Many Moscow-based Indian businessmen are convinced that investment in local industry is the key to success in Russia.

"The only way to increase India's share in the Russian tea market is to set up production facilities here and promote Indian brandnames in a big way," says Mr. Bhaskaran. A year ago, J.V.Gokal & Co. went into a joint venture with a Russian partner to build a 12,000-tonne tea packing facility in the town of Serpukhov near Moscow, which plans eventually to expand to 24,000 tonnes a year. The factory has allowed J.V.Gokal to avoid paying an 11.25-per cent extra import duty in Russia on packaged tea and promote branded teas. "The more Indian big tea brands come to the Russian market, the easier it will be for all of us to uphold the good reputation of Indian teas," says Mr. Bhaskaran.

The idea of investing in Russian industry is beginning to catch on among Indian businessmen here. The Sun Capital group has invested hundreds of millions of dollars into Russian beer and food industry. The Amtel group has acquired a major stake in the Russian tire industry. Indian pharmaceutical giants are expanding business in Russia and setting up packing and production facilities here. A second Indian diamond-cutting factory opened earlier this year in Vladivostok, in the Russian Far East. However, such examples are yet few and far between. Hopefully, the blaze-trailing ONGC-Videsh Ltd. investment of $1.7 billion into Sakhalin oil and gas fields in the Russian Far East will encourage Indian industrial majors to tap the growing Russian market.

Indian businessmen are put off by fears of the high-risk, mafia-plagued market environment in Russia. Such fears were justified six-seven years ago, but are misplaced today," says Mr. Sharma. "Russian economy is growing more vibrant and stable, mafia is no longer a problem and buraucratic red tape is manageable," he says. Three years ago, he gave up a job in a leading Indian pharma company in Russia to start his own business and today has built an annual turnover of some $10 million selling dyes and pharmaceuticals. "Russia is a tough market, but if the Turks are doing multi-billion business here, why can the Indians not?"

A general perception here is that there is an information gap that hampers trade growth and business-to-business contacts. The opening of a CII office at the Russian Chamber of Commerce and Industry last month, the coming opening of an SBI-Canara Bank in Moscow, and a growing flow of Indian business delegations to Russia (85 businessmen accompany Mr. Vajpayee this week) should help remedy the situation. The problem of long and costly transportation of goods from India to Russia is also being solved with the construction of a North-South transport corridor which cuts shipping time between Mumbai and St. Petersburg by 10-12 days and transport costs by 15-20 per cent.

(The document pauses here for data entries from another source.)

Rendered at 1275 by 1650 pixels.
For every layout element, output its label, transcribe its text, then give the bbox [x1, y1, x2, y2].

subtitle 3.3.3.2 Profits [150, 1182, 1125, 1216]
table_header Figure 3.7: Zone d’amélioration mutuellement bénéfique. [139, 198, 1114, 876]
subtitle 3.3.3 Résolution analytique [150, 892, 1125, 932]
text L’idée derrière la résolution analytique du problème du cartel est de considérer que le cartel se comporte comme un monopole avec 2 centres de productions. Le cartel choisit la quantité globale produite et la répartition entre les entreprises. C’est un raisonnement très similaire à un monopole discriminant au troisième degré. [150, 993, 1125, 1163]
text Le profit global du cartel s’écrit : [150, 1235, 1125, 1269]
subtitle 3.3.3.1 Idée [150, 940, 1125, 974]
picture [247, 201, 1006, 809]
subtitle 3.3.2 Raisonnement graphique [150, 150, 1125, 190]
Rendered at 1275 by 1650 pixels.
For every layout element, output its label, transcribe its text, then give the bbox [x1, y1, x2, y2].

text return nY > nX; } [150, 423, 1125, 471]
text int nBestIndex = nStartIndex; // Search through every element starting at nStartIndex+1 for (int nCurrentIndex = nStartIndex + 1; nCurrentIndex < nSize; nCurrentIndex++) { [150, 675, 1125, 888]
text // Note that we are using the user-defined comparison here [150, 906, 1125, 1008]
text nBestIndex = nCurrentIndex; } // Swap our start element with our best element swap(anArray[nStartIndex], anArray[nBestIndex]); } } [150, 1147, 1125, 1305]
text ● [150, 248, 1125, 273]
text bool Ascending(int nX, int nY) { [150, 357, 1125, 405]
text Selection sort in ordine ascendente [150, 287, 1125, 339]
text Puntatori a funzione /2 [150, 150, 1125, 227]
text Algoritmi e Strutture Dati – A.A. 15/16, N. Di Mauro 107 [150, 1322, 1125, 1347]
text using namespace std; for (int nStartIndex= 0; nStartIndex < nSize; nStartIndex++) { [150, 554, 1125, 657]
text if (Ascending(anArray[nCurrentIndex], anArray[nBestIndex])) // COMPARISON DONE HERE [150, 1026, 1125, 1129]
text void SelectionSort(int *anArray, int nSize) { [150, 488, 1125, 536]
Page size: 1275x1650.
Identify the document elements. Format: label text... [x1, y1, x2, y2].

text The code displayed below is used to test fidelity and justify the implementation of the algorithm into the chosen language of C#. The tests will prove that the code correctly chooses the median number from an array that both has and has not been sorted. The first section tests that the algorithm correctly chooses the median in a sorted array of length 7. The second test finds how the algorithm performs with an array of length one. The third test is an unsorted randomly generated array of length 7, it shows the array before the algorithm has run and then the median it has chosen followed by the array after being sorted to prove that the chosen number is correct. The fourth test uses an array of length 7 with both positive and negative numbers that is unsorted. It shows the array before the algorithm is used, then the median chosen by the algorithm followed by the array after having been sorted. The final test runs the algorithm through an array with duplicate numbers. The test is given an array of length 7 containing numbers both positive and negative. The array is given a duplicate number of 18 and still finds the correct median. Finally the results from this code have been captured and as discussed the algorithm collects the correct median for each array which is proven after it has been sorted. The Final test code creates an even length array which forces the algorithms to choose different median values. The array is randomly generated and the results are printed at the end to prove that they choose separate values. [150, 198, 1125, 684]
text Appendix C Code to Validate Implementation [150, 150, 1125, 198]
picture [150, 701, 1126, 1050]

Analysts say that a well-institutionalised and extensive interaction between the defence industries of India and Russia should act as a driving force for civil sector cooperation. "The experience our two countries have accumulated in such technologically sophisticated projects as the building of the Su-30MKI fighter planes, the T-90 Main Battle Tanks and the Talwar-class destroyers is a valuable asset for joint ventures in high-tech civilian industries," says Alex Vaskin, publisher of the just registered Indo-Russian Trade and Industry Bulletin. "If coming talks between Mr. Vajpayee and [the Russian President] Vladimir Putin, generate a much-needed political impulse, we may well see bilateral trade jump to $5 billion by the year 2006-2007."